While characters like Crazy Eyes and Haywire are distinctly hostile and aggressive with little warning or triggers, “for about half the people diagnosed with schizophrenia, their symptoms develop gradually, over the course of months or years.” In fact, according to the Textbook of Schizophrenia, the prodrome period – a period of time during which the person’s behaviours are markedly different prior to developing episodes of full psychosis – can last on average from 2 to 5 years. The timeline is significantly slower and steadier than the sudden downward spirals of quirky, unstable antagonists. What’s more? Such severe schizophrenic episodes do not come about instantaneously through provocation, but perceived stress or stimulus such as job loss, death of a loved one or changes in a relationship. Additionally, with the right medication, treatment and crisis planning, triggers are easily identified and their impact considerably reduced.

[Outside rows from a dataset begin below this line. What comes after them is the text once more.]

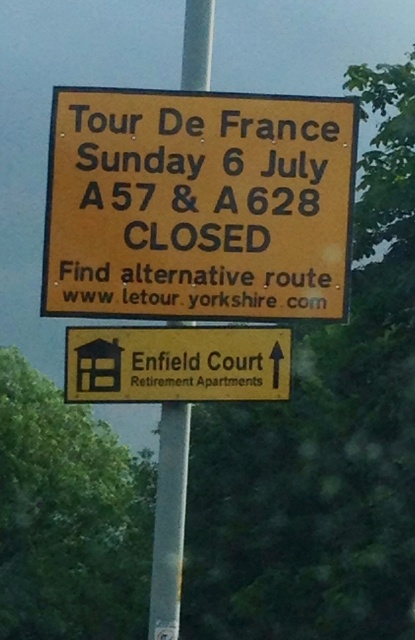
Can you confirm if yellow matte sign at upper center is positioned to the left of silver metallic pole at center?

Incorrect, yellow matte sign at upper center is not on the left side of silver metallic pole at center.

Can you confirm if yellow matte sign at upper center is thinner than silver metallic pole at center?

No, yellow matte sign at upper center is not thinner than silver metallic pole at center.

Which is behind, point (146, 227) or point (180, 460)?

Point (180, 460)

I want to click on yellow matte sign at upper center, so click(197, 204).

Truly, the nature of schizophrenia is complex and highly variable. This, coupled with overtly sensationalized misrepresentation of the mental illness in pop culture, is the reason that many people with schizophrenia choose not to disclose their mental illness. Enormous social stigma, misinformed judgement or discrimination are common for those living with schizophrenia. Ironically, one can observe that the media and misunderstanding affects their daily lives and interactions with the world around them as much as the mental illness itself.

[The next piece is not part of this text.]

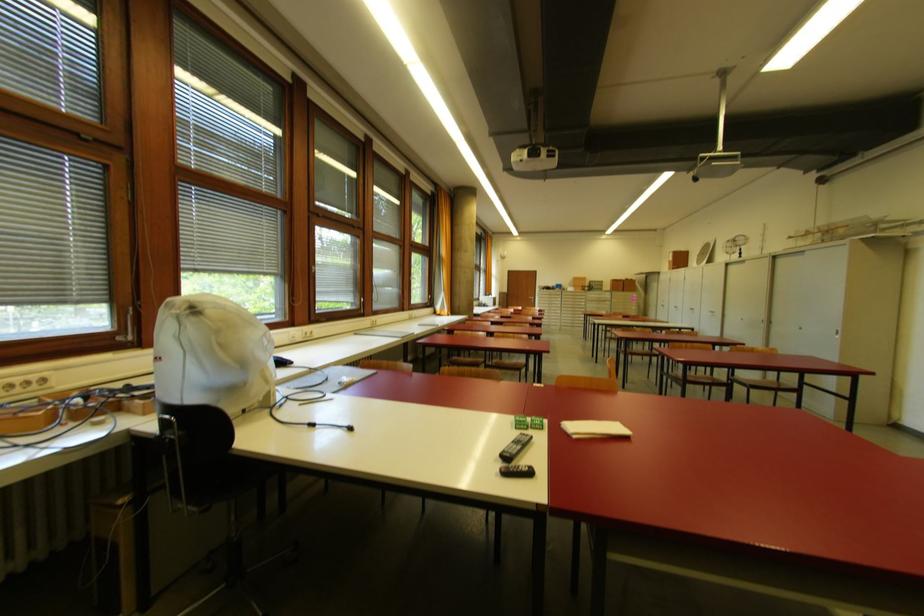
Find where to turn the door handle. Please return your answer as a coordinate pair (x, y).

(915, 346)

Once recognized as a schizophrenic, no matter the level of severity or frequency of schizophrenic episodes, the individual is commonly perceived as a highly dangerous outcast. The label can have devastating effects on the person’s ability to form close relationship and maintain steady employment as even in moments outside of psychosis, they are regarded as ‘insane’. Indeed, there is no shedding the negative implications of the mental illness for people with schizophrenia despite the impressive positive impacts they make within their respective communities.
In fact, although pop culture would like us to believe that people with schizophrenia tend to live in institutions – be that prison or hospital – the majority live independently. Up to 80 percent of people with schizophrenia live with family and are considered to be functioning, active members of society. Many have even surpassed the low social expectations and became masters in their field such as Russian ballet dancer Vaslav Nijinski and Nobel Prize-winning mathematician John Nash.
People with schizophrenia are regularly overcoming obstacles and struggling against the relentless stigma of mental illness. However, if there is one thing pop culture is right about, it is the lack of institutional support that people with schizophrenia have access to. As a suffer of a non-visible disability, fear of judgement, discrimination and even institutionalization makes it hard to seek help. Therefore, love and support from family and friends can easily make a long-lasting and positive impact for those living with schizophrenia. More often than not, reminding them to take medication, encouraging participation in relaxing activities and helping them apply for disability tax credits is all they really need.
Just as Crazy Eyes and Haywire truly come to life amongst a group accepting of who they are, people with schizophrenia deserve the same tight-knit support network to help them achieve their full potential.